From a39b8fed0e288e0d3983f81e11b5d63183d9b4a0 Mon Sep 17 00:00:00 2001
From: duankaixuan <1417048384@qq.com>
Date: Sun, 10 May 2026 22:41:36 +0800
Subject: [PATCH 5/5] Adapt LogFetcherITCase to ScanRecords#buckets()
 polled-set semantics

---
 .../fluss/client/table/scanner/log/LogFetcherITCase.java  | 8 ++++++--
 1 file changed, 6 insertions(+), 2 deletions(-)

diff --git a/fluss-client/src/test/java/org/apache/fluss/client/table/scanner/log/LogFetcherITCase.java b/fluss-client/src/test/java/org/apache/fluss/client/table/scanner/log/LogFetcherITCase.java
index 50addfcfe0..147be7922c 100644
--- a/fluss-client/src/test/java/org/apache/fluss/client/table/scanner/log/LogFetcherITCase.java
+++ b/fluss-client/src/test/java/org/apache/fluss/client/table/scanner/log/LogFetcherITCase.java
@@ -149,7 +149,10 @@ void testFetchWithSchemaChange() throws Exception {
                     assertThat(logFetcher.getCompletedFetchesSize()).isEqualTo(2);
                 });
         ScanRecords records = logFetcher.collectFetch();
-        assertThat(records.buckets().size()).isEqualTo(1);
+        // Both polled buckets are exposed; tb1 was polled but produced no records.
+        TableBucket tb1 = new TableBucket(tableId, bucketId1);
+        assertThat(records.buckets()).containsExactlyInAnyOrder(tb0, tb1);
+        assertThat(records.records(tb1)).isEmpty();
         List<ScanRecord> scanRecords = records.records(tb0);
         assertThat(scanRecords.stream().map(ScanRecord::getRow).collect(Collectors.toList()))
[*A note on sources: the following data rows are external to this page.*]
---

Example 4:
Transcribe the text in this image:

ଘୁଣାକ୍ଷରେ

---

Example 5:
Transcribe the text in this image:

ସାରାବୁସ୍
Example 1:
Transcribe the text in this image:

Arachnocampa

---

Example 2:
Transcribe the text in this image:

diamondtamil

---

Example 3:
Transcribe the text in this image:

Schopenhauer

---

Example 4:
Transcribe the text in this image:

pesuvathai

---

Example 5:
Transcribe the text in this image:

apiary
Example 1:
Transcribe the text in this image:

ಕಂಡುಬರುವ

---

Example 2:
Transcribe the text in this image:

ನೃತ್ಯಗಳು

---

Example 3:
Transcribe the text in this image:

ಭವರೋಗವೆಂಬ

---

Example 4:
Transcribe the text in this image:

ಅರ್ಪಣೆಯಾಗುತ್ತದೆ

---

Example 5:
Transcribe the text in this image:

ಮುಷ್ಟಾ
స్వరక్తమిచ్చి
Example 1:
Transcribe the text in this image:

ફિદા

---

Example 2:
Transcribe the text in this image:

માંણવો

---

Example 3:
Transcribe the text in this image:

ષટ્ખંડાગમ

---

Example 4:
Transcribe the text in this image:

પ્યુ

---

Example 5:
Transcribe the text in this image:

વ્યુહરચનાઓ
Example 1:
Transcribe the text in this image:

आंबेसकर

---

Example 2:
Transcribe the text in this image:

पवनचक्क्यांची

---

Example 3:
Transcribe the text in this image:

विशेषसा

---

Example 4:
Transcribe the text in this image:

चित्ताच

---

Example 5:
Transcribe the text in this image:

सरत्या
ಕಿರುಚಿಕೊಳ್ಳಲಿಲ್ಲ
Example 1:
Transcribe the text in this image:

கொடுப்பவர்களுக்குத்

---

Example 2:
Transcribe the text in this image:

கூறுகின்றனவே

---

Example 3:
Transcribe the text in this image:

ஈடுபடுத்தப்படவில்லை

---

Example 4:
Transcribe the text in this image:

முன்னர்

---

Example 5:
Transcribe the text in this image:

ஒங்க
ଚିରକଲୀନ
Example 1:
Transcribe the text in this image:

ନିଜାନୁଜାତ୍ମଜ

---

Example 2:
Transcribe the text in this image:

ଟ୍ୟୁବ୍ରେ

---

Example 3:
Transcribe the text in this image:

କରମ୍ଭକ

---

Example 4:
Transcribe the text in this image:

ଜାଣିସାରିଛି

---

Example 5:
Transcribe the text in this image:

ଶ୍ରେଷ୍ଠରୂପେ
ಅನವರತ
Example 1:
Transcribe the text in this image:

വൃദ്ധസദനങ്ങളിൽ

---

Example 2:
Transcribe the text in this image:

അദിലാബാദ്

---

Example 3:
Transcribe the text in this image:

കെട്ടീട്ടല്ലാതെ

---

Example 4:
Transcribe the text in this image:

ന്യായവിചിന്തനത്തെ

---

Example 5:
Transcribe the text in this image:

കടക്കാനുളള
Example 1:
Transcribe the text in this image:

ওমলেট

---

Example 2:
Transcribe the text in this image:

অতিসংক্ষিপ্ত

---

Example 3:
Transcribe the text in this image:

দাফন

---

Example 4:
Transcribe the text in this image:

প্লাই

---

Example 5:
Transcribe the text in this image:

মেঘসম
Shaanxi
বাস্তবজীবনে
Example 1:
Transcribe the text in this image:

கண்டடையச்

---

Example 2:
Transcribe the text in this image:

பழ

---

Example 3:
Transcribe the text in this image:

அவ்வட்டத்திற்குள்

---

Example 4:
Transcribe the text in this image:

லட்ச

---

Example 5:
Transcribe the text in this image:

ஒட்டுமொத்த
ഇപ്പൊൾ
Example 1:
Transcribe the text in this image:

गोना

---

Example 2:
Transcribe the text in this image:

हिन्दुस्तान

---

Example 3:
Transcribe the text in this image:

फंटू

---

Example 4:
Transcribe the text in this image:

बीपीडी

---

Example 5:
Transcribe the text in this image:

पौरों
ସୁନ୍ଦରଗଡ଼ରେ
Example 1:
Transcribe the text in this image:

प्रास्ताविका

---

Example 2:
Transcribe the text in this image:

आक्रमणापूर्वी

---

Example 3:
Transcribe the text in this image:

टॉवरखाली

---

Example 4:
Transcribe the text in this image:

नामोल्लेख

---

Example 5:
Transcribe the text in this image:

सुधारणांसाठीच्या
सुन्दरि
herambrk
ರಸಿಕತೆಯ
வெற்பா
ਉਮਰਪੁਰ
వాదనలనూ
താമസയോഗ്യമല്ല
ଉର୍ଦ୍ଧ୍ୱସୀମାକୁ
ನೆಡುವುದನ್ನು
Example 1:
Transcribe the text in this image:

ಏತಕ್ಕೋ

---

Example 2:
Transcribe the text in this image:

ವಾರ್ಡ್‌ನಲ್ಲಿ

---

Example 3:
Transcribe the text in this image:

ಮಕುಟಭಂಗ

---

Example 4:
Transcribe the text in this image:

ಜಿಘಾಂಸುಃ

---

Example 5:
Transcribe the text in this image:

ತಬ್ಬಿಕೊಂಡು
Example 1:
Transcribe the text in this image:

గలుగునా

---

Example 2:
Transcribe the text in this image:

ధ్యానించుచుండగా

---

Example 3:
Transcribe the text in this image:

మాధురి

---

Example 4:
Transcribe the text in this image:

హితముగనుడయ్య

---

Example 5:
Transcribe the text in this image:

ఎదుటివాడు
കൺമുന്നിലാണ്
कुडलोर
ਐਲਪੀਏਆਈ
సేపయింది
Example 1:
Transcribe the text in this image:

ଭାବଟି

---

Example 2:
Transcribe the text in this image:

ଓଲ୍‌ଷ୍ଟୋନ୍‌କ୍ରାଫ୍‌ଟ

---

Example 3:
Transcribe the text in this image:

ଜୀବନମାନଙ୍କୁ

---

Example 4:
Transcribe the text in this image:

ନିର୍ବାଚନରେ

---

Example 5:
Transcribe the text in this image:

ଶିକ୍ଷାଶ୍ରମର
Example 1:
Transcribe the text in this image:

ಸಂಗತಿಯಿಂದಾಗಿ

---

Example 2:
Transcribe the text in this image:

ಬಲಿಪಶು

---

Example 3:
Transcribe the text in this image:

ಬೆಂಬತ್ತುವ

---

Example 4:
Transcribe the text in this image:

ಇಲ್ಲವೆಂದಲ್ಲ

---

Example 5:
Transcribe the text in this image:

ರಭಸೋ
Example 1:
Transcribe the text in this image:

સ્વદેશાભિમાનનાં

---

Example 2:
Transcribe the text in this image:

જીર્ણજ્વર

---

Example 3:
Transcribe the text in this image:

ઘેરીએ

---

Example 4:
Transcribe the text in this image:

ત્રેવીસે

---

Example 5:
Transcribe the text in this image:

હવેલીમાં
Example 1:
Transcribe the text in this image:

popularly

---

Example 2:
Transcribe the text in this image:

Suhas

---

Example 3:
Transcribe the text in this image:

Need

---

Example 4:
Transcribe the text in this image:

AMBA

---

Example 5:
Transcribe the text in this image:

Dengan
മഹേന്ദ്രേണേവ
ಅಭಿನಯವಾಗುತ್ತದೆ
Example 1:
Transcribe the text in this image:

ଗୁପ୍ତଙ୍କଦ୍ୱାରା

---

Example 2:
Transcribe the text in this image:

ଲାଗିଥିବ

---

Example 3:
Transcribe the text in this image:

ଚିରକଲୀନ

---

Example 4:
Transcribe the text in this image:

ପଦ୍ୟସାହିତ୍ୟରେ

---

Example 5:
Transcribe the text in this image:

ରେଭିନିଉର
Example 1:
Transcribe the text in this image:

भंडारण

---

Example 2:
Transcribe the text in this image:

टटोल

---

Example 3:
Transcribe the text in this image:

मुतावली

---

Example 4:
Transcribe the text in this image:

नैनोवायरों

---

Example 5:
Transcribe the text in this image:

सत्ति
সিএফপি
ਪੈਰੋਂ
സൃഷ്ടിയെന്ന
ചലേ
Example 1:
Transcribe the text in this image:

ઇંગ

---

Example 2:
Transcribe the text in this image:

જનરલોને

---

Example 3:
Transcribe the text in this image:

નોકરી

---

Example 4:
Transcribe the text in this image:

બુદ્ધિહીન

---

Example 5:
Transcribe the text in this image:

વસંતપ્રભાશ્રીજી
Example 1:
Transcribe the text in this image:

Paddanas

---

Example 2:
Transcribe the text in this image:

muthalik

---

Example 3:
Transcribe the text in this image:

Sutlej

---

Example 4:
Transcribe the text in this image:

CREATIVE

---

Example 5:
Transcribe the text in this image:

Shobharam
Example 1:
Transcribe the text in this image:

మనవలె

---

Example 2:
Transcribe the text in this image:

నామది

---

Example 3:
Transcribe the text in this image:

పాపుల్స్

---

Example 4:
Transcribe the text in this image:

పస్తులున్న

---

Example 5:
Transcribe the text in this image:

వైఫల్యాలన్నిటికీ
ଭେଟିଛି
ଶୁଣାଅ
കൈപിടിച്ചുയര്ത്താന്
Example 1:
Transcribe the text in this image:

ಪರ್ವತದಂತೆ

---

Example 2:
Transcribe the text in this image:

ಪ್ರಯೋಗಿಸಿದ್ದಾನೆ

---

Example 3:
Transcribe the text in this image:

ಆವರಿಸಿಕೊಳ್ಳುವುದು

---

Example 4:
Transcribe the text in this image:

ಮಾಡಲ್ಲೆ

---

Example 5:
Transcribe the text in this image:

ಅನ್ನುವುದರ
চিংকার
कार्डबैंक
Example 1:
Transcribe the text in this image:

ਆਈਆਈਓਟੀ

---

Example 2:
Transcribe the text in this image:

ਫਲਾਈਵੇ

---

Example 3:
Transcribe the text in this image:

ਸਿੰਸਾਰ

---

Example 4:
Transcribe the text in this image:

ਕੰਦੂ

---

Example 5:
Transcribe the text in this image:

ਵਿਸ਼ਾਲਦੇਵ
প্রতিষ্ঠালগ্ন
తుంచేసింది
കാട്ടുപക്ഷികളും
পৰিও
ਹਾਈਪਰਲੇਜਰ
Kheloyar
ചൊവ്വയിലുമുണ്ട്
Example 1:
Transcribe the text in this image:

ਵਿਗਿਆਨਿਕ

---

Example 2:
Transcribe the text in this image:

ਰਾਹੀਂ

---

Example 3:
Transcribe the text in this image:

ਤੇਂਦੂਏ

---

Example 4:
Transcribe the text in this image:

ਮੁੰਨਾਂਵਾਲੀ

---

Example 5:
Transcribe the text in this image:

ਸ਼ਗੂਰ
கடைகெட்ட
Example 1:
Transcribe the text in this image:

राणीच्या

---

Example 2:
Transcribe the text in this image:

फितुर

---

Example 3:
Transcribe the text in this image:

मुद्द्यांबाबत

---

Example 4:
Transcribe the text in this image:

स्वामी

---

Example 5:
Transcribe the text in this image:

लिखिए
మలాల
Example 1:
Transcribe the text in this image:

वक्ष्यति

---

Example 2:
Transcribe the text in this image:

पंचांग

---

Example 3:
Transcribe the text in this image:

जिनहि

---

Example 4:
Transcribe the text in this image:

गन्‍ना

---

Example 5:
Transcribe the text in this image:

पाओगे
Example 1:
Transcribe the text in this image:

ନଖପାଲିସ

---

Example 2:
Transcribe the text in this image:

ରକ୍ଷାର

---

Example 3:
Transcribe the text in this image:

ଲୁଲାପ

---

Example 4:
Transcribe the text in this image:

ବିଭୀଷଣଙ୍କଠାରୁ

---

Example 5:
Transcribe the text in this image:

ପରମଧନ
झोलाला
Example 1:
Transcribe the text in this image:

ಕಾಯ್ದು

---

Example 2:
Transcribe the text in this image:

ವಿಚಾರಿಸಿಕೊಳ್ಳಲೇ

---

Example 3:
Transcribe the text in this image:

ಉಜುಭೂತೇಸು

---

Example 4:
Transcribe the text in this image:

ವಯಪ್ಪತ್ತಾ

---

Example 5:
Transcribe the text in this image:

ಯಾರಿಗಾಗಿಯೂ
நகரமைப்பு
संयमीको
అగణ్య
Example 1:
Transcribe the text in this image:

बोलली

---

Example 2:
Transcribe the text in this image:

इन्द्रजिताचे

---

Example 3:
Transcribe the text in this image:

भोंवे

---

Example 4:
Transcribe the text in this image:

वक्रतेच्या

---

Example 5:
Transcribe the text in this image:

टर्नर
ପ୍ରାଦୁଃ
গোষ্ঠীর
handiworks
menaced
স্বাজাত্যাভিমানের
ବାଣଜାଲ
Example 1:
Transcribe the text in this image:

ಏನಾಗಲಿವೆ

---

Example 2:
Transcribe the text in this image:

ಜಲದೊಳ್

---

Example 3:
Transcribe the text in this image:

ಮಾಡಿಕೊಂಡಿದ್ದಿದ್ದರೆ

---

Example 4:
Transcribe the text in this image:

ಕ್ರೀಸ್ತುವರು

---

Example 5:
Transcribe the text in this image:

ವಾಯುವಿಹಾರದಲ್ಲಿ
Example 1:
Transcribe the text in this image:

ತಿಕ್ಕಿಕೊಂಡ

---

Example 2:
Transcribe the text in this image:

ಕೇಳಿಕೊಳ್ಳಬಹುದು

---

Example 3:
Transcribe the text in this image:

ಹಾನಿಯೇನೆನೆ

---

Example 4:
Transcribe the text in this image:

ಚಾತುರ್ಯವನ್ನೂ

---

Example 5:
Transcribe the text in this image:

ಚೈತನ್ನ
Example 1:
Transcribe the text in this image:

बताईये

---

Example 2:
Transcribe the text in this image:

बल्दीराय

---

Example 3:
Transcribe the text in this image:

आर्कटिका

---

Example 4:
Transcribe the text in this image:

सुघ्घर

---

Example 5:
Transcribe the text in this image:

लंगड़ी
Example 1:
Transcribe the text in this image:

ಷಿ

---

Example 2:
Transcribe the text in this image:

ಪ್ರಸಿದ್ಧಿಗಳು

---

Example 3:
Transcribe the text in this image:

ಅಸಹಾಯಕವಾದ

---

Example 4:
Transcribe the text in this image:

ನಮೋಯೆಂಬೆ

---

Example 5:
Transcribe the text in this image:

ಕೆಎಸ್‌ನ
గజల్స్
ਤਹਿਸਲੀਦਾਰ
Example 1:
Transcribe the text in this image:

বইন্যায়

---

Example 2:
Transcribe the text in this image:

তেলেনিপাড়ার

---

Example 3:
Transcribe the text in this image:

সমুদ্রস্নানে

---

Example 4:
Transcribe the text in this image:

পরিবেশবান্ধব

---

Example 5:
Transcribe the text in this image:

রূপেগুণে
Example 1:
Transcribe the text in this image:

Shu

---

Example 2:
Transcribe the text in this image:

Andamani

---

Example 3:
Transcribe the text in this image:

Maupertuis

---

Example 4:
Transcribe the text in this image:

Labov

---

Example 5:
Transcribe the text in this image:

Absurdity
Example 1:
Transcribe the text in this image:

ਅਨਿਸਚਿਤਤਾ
                 .isEqualTo(expectedRows);
@@ -195,7 +198,8 @@ void testFetchWithSchemaChange() throws Exception {
                     assertThat(newSchemaLogFetcher.getCompletedFetchesSize()).isEqualTo(2);
                 });
         records = newSchemaLogFetcher.collectFetch();
-        assertThat(records.buckets().size()).isEqualTo(1);
+        assertThat(records.buckets()).containsExactlyInAnyOrder(tb0, tb1);
+        assertThat(records.records(tb1)).isEmpty();
         assertThat(records.records(tb0)).hasSize(20);
         scanRecords = records.records(tb0);
         assertThat(scanRecords.stream().map(ScanRecord::getRow).collect(Collectors.toList()))